Reproduce the data exactly.

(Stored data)
※ ※ ※

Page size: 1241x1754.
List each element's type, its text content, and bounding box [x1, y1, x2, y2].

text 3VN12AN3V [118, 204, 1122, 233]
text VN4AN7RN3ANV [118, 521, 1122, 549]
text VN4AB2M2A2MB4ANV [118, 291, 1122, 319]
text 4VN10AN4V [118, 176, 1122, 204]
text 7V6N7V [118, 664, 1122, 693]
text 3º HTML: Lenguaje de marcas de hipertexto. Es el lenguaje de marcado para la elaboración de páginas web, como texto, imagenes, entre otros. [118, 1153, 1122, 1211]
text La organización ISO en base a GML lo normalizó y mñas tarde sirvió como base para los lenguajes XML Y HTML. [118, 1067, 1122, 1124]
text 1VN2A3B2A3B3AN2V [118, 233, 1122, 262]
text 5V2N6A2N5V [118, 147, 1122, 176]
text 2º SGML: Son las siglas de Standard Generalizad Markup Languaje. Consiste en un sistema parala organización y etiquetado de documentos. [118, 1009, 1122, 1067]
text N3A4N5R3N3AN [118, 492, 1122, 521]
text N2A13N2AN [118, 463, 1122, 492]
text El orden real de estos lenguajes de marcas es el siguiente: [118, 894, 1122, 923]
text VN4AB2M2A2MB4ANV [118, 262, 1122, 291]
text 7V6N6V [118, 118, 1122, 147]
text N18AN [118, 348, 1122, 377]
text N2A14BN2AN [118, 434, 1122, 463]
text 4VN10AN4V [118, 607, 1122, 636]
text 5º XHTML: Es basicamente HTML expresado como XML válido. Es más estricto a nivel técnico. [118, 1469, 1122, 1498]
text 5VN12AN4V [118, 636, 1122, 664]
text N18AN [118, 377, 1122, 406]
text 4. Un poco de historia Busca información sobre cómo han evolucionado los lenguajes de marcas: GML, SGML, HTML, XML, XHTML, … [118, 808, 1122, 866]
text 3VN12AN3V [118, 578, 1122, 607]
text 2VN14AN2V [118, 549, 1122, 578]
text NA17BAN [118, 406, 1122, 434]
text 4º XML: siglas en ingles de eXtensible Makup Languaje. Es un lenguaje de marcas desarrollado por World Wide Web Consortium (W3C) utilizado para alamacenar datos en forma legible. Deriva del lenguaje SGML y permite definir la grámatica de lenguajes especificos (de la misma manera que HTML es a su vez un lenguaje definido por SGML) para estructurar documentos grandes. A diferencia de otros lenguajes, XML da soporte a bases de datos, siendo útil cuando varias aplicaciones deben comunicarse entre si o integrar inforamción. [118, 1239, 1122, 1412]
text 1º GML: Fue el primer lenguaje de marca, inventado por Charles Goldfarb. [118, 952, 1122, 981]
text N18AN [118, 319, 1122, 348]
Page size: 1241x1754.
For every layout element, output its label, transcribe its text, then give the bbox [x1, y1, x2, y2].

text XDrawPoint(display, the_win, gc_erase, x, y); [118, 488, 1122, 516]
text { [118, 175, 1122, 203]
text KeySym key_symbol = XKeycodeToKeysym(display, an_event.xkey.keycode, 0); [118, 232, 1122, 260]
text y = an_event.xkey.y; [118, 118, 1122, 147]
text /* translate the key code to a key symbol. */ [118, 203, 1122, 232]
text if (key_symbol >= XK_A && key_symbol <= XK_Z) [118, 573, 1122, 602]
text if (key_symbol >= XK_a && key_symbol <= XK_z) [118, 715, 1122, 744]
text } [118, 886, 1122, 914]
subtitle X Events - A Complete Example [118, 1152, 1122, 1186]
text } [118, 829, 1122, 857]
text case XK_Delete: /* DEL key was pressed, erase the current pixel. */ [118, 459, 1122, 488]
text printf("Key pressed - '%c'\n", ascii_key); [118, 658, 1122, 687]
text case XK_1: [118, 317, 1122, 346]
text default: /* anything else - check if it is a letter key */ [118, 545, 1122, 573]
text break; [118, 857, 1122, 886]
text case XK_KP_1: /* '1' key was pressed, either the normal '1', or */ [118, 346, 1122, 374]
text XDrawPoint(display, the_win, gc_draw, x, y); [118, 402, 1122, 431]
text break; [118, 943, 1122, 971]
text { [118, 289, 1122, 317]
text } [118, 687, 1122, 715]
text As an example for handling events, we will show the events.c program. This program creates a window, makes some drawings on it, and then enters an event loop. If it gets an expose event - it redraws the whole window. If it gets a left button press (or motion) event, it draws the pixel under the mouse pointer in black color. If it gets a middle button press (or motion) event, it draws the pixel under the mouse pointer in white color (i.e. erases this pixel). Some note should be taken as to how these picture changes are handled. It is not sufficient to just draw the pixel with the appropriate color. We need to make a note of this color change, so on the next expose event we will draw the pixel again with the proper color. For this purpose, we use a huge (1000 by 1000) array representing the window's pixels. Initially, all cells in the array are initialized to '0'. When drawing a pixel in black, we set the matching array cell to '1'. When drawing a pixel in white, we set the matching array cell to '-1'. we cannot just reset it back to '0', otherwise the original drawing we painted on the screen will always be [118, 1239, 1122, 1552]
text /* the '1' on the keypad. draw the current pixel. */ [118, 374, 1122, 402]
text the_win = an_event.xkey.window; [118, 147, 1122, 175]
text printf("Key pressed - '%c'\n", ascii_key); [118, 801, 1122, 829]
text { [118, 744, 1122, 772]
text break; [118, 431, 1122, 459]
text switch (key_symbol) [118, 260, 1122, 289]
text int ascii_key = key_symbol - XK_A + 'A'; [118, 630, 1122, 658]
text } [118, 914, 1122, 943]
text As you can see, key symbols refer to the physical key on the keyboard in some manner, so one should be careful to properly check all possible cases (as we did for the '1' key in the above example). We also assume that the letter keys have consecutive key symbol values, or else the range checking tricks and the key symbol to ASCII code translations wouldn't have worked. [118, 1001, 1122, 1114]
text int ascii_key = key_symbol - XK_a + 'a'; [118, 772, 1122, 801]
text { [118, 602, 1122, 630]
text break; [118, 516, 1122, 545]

※ ※ ※

*EXERCISE RESPONSE*:
Page size: 1241x1754.
List each element's type, its text content, and bounding box [x1, y1, x2, y2].

text 3VN12AN3V [118, 204, 1122, 233]
text VN4AN7RN3ANV [118, 521, 1122, 549]
text VN4AB2M2A2MB4ANV [118, 291, 1122, 319]
text 4VN10AN4V [118, 176, 1122, 204]
text 7V6N7V [118, 664, 1122, 693]
text 3º HTML: Lenguaje de marcas de hipertexto. Es el lenguaje de marcado para la elaboración de páginas web, como texto, imagenes, entre otros. [118, 1153, 1122, 1211]
text La organización ISO en base a GML lo normalizó y mñas tarde sirvió como base para los lenguajes XML Y HTML. [118, 1067, 1122, 1124]
text 1VN2A3B2A3B3AN2V [118, 233, 1122, 262]
text 5V2N6A2N5V [118, 147, 1122, 176]
text 2º SGML: Son las siglas de Standard Generalizad Markup Languaje. Consiste en un sistema parala organización y etiquetado de documentos. [118, 1009, 1122, 1067]
text N3A4N5R3N3AN [118, 492, 1122, 521]
text N2A13N2AN [118, 463, 1122, 492]
text El orden real de estos lenguajes de marcas es el siguiente: [118, 894, 1122, 923]
text VN4AB2M2A2MB4ANV [118, 262, 1122, 291]
text 7V6N6V [118, 118, 1122, 147]
text N18AN [118, 348, 1122, 377]
text N2A14BN2AN [118, 434, 1122, 463]
text 4VN10AN4V [118, 607, 1122, 636]
text 5º XHTML: Es basicamente HTML expresado como XML válido. Es más estricto a nivel técnico. [118, 1469, 1122, 1498]
text 5VN12AN4V [118, 636, 1122, 664]
text N18AN [118, 377, 1122, 406]
text 4. Un poco de historia Busca información sobre cómo han evolucionado los lenguajes de marcas: GML, SGML, HTML, XML, XHTML, … [118, 808, 1122, 866]
text 3VN12AN3V [118, 578, 1122, 607]
text 2VN14AN2V [118, 549, 1122, 578]
text NA17BAN [118, 406, 1122, 434]
text 4º XML: siglas en ingles de eXtensible Makup Languaje. Es un lenguaje de marcas desarrollado por World Wide Web Consortium (W3C) utilizado para alamacenar datos en forma legible. Deriva del lenguaje SGML y permite definir la grámatica de lenguajes especificos (de la misma manera que HTML es a su vez un lenguaje definido por SGML) para estructurar documentos grandes. A diferencia de otros lenguajes, XML da soporte a bases de datos, siendo útil cuando varias aplicaciones deben comunicarse entre si o integrar inforamción. [118, 1239, 1122, 1412]
text 1º GML: Fue el primer lenguaje de marca, inventado por Charles Goldfarb. [118, 952, 1122, 981]
text N18AN [118, 319, 1122, 348]
Page size: 1241x1754.
For every layout element, output its label, transcribe its text, then give the bbox [x1, y1, x2, y2].

text XDrawPoint(display, the_win, gc_erase, x, y); [118, 488, 1122, 516]
text { [118, 175, 1122, 203]
text KeySym key_symbol = XKeycodeToKeysym(display, an_event.xkey.keycode, 0); [118, 232, 1122, 260]
text y = an_event.xkey.y; [118, 118, 1122, 147]
text /* translate the key code to a key symbol. */ [118, 203, 1122, 232]
text if (key_symbol >= XK_A && key_symbol <= XK_Z) [118, 573, 1122, 602]
text if (key_symbol >= XK_a && key_symbol <= XK_z) [118, 715, 1122, 744]
text } [118, 886, 1122, 914]
subtitle X Events - A Complete Example [118, 1152, 1122, 1186]
text } [118, 829, 1122, 857]
text case XK_Delete: /* DEL key was pressed, erase the current pixel. */ [118, 459, 1122, 488]
text printf("Key pressed - '%c'\n", ascii_key); [118, 658, 1122, 687]
text case XK_1: [118, 317, 1122, 346]
text default: /* anything else - check if it is a letter key */ [118, 545, 1122, 573]
text break; [118, 857, 1122, 886]
text case XK_KP_1: /* '1' key was pressed, either the normal '1', or */ [118, 346, 1122, 374]
text XDrawPoint(display, the_win, gc_draw, x, y); [118, 402, 1122, 431]
text break; [118, 943, 1122, 971]
text { [118, 289, 1122, 317]
text } [118, 687, 1122, 715]
text As an example for handling events, we will show the events.c program. This program creates a window, makes some drawings on it, and then enters an event loop. If it gets an expose event - it redraws the whole window. If it gets a left button press (or motion) event, it draws the pixel under the mouse pointer in black color. If it gets a middle button press (or motion) event, it draws the pixel under the mouse pointer in white color (i.e. erases this pixel). Some note should be taken as to how these picture changes are handled. It is not sufficient to just draw the pixel with the appropriate color. We need to make a note of this color change, so on the next expose event we will draw the pixel again with the proper color. For this purpose, we use a huge (1000 by 1000) array representing the window's pixels. Initially, all cells in the array are initialized to '0'. When drawing a pixel in black, we set the matching array cell to '1'. When drawing a pixel in white, we set the matching array cell to '-1'. we cannot just reset it back to '0', otherwise the original drawing we painted on the screen will always be [118, 1239, 1122, 1552]
text /* the '1' on the keypad. draw the current pixel. */ [118, 374, 1122, 402]
text the_win = an_event.xkey.window; [118, 147, 1122, 175]
text printf("Key pressed - '%c'\n", ascii_key); [118, 801, 1122, 829]
text { [118, 744, 1122, 772]
text break; [118, 431, 1122, 459]
text switch (key_symbol) [118, 260, 1122, 289]
text int ascii_key = key_symbol - XK_A + 'A'; [118, 630, 1122, 658]
text } [118, 914, 1122, 943]
text As you can see, key symbols refer to the physical key on the keyboard in some manner, so one should be careful to properly check all possible cases (as we did for the '1' key in the above example). We also assume that the letter keys have consecutive key symbol values, or else the range checking tricks and the key symbol to ASCII code translations wouldn't have worked. [118, 1001, 1122, 1114]
text int ascii_key = key_symbol - XK_a + 'a'; [118, 772, 1122, 801]
text { [118, 602, 1122, 630]
text break; [118, 516, 1122, 545]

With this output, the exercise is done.